Wednesday, July 21, 2021

THE STORY OF JAMES H, BROWN OF BATTLE CREEK

 While cereal and holistic medicine brought new fame to the city of Battle Creek, the automobile brought increasing fame to the State of Michigan. Cars and Michigan combined like milk and cereal. The automobile brought great wealth and much notoriety to the likes of Henry Ford, Louis Chevrolet, and Mr. Dodge. Lesser-known personalities like James H. Brown transitioned further with the advent of cars, but never built or designed a single car.

          Brown pioneered automobile travel during the transition between the horse and buggy era and America’s love affair with the mobility of the horseless carriage. By the 1920’s, the enticement of the open road lured young and old alike. Roads were rutted, unpaved, often narrow, and sometimes steep. Maps were few and unreliable; roadside accommodations were far apart and of undependable quality.

          If that were not enough, the cars themselves often broke down. Drivers frequently found it necessary to mechanic their own cars. People changed their own flat tires along lonely roadsides, but the siren songs of the open road proved overly tempting. So, how could “wanna-be tourists” fulfill their hopes and dreams of traveling to exotic far away places? James Brown found a solution.

          Brown organized tour groups. He led his first annual tour from Battle Creek in 1916. Brown completed twelve tours by 1926, visiting such historic East Coast sites as Plymouth Rock, Washington, D. C., Mt. Vernon, Niagara Falls, and Lincoln’s birthplace. His tours furnished an interested and expanding public the convenience and essential safety they desired. Maximum safety and efficiency became his primary goals. Brown took great personal pride in leading more than 4,000 tourists more than 30,000 miles, all within the span of little more than a decade.

          J. H. Brown could boast that no one was ever injured and no car was ever bumped or decommissioned. Each tour car received a fender flag and a permanent place in the caravan. Each night the cars parked with the precision of a military operation, most always using the field of some cooperative and friendly farmer. The touring families prepared dinner right there, followed by setting up their sleeping accommodations. Each car carried its own variety of camping gear, tents and sleeping bags that they kept rolled up on their running boards.

          The common campfire became a customary feature on each tour. There, each camper gathered for an educational lecture on the history or agriculture of that area. Gradually, those touring families created more elaborate recreational vehicles, adding built-in-amenities we now consider standard equipment. Brown designed one of the more sophisticated vehicles for his own personal use, a six-person touring car. At night, he lowered two full-size sleeping hammocks in the rear compartment of his coach and mounted a sink, stove and refrigerator nearby.

          On the outside of his vehicle, he installed a ten-gallon tank that stored the water for the toilet and shower bath inside. One of his most valuable accessories was the brass map case that he also designed. Thirty feet long, Brown’s road map marked the tour route, scrolling around two rollers inside the case and viewed through an eight-inch window.
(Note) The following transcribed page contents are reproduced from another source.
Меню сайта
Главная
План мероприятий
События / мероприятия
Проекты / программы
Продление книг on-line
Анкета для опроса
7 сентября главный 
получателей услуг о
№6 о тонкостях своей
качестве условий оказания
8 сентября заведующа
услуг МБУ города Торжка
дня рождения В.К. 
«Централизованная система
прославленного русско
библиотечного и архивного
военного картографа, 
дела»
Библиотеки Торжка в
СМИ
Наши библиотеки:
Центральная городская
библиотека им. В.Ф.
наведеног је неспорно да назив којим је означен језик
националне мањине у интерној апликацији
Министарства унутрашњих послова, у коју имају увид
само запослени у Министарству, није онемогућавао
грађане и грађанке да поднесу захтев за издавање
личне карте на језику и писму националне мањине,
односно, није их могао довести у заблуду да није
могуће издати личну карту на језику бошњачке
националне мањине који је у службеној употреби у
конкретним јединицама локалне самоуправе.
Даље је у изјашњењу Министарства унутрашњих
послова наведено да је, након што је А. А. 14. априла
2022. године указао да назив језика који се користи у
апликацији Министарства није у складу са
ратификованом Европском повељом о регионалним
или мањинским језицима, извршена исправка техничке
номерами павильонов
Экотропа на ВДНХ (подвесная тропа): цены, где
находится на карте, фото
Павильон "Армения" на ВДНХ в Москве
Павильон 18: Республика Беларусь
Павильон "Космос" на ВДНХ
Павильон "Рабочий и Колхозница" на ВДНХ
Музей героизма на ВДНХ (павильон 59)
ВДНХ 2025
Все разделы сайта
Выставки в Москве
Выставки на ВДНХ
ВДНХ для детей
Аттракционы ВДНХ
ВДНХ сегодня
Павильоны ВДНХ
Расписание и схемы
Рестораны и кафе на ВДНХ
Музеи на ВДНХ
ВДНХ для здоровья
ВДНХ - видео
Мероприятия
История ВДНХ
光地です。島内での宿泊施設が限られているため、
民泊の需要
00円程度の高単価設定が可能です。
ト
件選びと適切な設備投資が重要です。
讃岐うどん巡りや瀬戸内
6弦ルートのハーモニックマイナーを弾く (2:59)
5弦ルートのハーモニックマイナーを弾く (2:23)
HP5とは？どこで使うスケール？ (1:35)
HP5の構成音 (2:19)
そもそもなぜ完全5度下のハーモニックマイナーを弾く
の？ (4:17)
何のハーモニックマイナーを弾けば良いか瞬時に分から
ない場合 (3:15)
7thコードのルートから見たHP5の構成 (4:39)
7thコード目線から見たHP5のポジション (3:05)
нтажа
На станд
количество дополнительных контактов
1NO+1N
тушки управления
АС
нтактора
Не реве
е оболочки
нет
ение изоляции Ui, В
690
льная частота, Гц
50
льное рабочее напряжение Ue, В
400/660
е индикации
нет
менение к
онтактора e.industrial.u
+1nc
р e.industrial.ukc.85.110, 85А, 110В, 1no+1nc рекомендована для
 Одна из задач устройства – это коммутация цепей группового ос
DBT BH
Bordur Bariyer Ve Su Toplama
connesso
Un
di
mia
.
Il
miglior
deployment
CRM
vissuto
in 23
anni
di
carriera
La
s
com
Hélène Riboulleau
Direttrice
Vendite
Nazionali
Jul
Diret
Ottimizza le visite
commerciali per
          A passionate historian as well as a pioneer in automotive travel, Brown collected a commemorative stone at each stop along various tour routes. Each stone recalled a visit to a particular place. Many of these “historic” stones returned with Brown to Battle Creek, where they later formed the Stone History Cairn that Brown constructed in his hometown.

          The old stone tower now serves as a tourist attraction in Monument Park, as well as a memorial to Brown--now located across from historic First United Methodist Church and the City Municipal Building. Travelers arriving downtown from the south see the stone cairn first, but quickly discover Sojourner Truth and C. W. Post guarding the other points of the triangular park.

          One of Brown’s most famous stones came from Plymouth Rock, one of four he picked up along the rocky coast near the site of the pilgrim landing. Owl Drug Store displayed the four stones at the downtown Bank Corner for a time. Local residents later voted on their favorite stone and officially installed it in the Stone History Tower. Brown donated his three other Plymouth Rock stones to the cities of Seattle, San Francisco, and San Diego, and the next westbound caravan delivered the three stones.

          James Brown pioneered in tourism. He did it by taking advantage of a transition time in his life and converting a very unsettled time of change into an exciting time of discovery. I cannot but wonder what others of us might learn from our changing times of transition The bible reminds us that change and transition are neither good nor bad within themselves. Rather, they are changing seasons through which we must all pass.

          After ninety-four years I am more convinced than ever that the only thing that really counts in life is what we do with our times of transition. May you be blessed in your times of transition.